Where the wins come from
- SIMD scanning: simd-json uses wide registers to detect structural characters and validate UTF‑8 fast. This accelerates both small and large documents.
- In-place unescaping: Strings without escapes can be returned as &str pointing into the input, eliminating per-field allocations. In our control messages, this removed multiple allocs (op, node, tags).
- Fewer bound checks and branches on the hot path, especially noticeable in larger payloads.
Sharp edges and caveats
- &mut [u8] required: If your pipeline is &str-only, you’ll pay an extra copy. That alone can erase any advantage on tiny messages.
- Zero-copy only for strings: Numeric arrays must still be parsed and allocated (both parsers pay this cost).
- Strict JSON: simd-json adheres closely to RFC 8259. Don’t expect JSON5/trailing commas/etc.
- CPU features matter: Without AVX2/NEON, speedups are smaller. Build with target-cpu=native in production.
- Error messages: serde_json’s errors can be a bit friendlier; simd-json’s are fine but more terse.
Micro-optimizations that actually moved the needle
- Use lifetimes and Cow<'a, str> for string fields you read-and-discard quickly. Add #[serde(borrow)] to enable borrowing.
- Pre-size BytesMut with the frame length and read_exact into it; avoid intermediate copies or String allocations.
- Keep deserialization off your async executor hot lanes if it’s heavy: move to a dedicated CPU pool when parsing multi‑KB telemetry batches.
- Compiler flags: opt-level=3, LTO=fat, codegen-units=1 reduced noise and improved tail latency for the parsing thread.
When to stick with serde_json
- Control messages are tiny and low volume; your bottleneck is syscalls, not parsing.
- You cannot obtain a mutable buffer (e.g., parsing from &str coming from a library you can’t change).

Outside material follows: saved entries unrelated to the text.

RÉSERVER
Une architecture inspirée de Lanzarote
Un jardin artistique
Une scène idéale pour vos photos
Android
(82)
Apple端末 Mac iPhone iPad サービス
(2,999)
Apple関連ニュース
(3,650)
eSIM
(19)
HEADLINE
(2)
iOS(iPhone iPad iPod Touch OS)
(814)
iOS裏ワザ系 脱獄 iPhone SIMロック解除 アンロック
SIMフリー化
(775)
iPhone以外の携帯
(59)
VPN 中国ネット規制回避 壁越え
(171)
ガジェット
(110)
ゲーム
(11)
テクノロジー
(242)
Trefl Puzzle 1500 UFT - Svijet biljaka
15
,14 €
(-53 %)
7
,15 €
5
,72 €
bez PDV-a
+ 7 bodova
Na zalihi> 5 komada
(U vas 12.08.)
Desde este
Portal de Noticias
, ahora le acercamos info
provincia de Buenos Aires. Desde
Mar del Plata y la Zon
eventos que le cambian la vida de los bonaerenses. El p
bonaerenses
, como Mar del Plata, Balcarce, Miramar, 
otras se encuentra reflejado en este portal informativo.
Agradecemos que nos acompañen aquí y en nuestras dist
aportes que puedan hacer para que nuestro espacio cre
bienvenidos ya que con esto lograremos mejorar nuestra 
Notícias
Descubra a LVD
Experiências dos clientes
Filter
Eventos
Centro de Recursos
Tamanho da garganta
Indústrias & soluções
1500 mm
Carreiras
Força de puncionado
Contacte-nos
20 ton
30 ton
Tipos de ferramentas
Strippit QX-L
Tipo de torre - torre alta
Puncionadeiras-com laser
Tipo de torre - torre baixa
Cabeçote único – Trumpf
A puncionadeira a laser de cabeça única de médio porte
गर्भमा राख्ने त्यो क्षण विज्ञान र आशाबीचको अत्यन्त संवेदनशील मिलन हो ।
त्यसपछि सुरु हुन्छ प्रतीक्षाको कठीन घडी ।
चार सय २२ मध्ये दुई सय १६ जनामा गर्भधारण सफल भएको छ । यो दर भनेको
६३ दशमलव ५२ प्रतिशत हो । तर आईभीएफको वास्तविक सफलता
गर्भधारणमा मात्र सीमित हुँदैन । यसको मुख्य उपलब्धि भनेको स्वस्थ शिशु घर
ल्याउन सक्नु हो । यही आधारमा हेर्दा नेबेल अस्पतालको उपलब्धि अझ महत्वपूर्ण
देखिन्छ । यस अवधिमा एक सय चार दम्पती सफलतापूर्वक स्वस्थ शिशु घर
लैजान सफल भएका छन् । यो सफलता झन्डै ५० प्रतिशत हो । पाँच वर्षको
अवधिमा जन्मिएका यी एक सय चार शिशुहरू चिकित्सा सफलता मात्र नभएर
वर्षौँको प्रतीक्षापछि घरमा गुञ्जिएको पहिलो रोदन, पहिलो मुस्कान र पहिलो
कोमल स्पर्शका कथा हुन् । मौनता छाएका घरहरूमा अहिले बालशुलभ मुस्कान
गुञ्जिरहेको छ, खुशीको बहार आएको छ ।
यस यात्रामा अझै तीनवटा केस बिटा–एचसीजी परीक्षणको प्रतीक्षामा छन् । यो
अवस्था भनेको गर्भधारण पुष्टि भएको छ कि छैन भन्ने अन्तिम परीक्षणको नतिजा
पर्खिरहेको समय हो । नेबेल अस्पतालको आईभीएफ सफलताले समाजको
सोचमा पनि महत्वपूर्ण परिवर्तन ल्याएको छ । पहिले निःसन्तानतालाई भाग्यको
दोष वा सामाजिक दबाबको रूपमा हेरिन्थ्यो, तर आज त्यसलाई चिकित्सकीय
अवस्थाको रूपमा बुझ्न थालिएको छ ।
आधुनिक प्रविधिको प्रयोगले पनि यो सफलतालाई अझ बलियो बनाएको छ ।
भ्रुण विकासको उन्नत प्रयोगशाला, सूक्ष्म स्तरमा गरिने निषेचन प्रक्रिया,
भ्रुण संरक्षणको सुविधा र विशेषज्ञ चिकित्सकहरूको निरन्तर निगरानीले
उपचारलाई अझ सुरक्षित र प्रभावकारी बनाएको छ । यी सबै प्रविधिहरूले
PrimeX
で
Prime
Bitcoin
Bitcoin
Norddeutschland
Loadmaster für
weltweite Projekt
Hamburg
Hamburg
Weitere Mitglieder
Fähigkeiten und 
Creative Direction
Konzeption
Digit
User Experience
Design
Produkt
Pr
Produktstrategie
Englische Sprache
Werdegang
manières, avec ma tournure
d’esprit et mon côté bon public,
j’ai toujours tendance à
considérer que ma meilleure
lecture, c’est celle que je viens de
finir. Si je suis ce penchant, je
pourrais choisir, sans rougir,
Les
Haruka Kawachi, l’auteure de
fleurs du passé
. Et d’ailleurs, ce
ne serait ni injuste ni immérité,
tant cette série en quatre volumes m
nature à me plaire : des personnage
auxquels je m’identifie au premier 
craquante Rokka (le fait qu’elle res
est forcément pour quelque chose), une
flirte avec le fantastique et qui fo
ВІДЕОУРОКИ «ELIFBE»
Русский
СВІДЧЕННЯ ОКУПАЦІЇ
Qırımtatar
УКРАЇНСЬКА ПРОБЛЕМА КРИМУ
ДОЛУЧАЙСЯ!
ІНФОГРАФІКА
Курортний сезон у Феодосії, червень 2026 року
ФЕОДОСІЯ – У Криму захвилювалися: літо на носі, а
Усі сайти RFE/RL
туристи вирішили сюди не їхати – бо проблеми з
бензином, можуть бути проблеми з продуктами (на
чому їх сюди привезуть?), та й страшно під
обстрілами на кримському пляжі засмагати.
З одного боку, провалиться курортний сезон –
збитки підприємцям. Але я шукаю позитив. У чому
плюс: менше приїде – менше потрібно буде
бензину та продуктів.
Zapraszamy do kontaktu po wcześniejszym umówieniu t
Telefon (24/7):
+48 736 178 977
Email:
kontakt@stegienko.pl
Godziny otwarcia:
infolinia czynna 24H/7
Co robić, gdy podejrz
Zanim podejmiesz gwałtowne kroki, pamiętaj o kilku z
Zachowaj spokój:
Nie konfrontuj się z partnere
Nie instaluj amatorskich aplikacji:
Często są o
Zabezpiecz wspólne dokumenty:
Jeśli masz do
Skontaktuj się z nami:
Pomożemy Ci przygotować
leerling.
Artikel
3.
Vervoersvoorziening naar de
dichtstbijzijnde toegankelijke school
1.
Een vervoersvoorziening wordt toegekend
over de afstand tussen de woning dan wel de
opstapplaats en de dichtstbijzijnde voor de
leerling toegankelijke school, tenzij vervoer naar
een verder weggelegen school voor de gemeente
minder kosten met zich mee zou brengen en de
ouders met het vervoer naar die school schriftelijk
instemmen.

- You need exact behavior parity with serde_json-internals or rely on features simd-json doesn’t expose.
TL;DR of our migration
- Drop-in swap for the Deserialize path required only:
- Updating Cargo.toml and using simd_json::serde::from_slice(&mut buf) instead of serde_json::from_slice(&buf).
- Switching stringy fields to Cow<'a, str> with #[serde(borrow)].
- Ensuring IPC reads deliver writable bytes (BytesMut) and discarding mutated buffers after parse.
- The deserialize hot path sped up 1.5–2.5x in our representative loads with AVX2 enabled.
Repro checklist
- Clone your representative IPC frames and bench with Criterion using iter_batched so both parsers pay the same setup cost.
- Compile with target-cpu=native on your target hardware.
- Validate correctness with serde round-trips and property tests before flipping traffic.
If your IPC budget includes “JSON parse time” as a measurable line item, simd-json is very likely worth it—provided you feed it a mutable buffer and let it borrow your strings.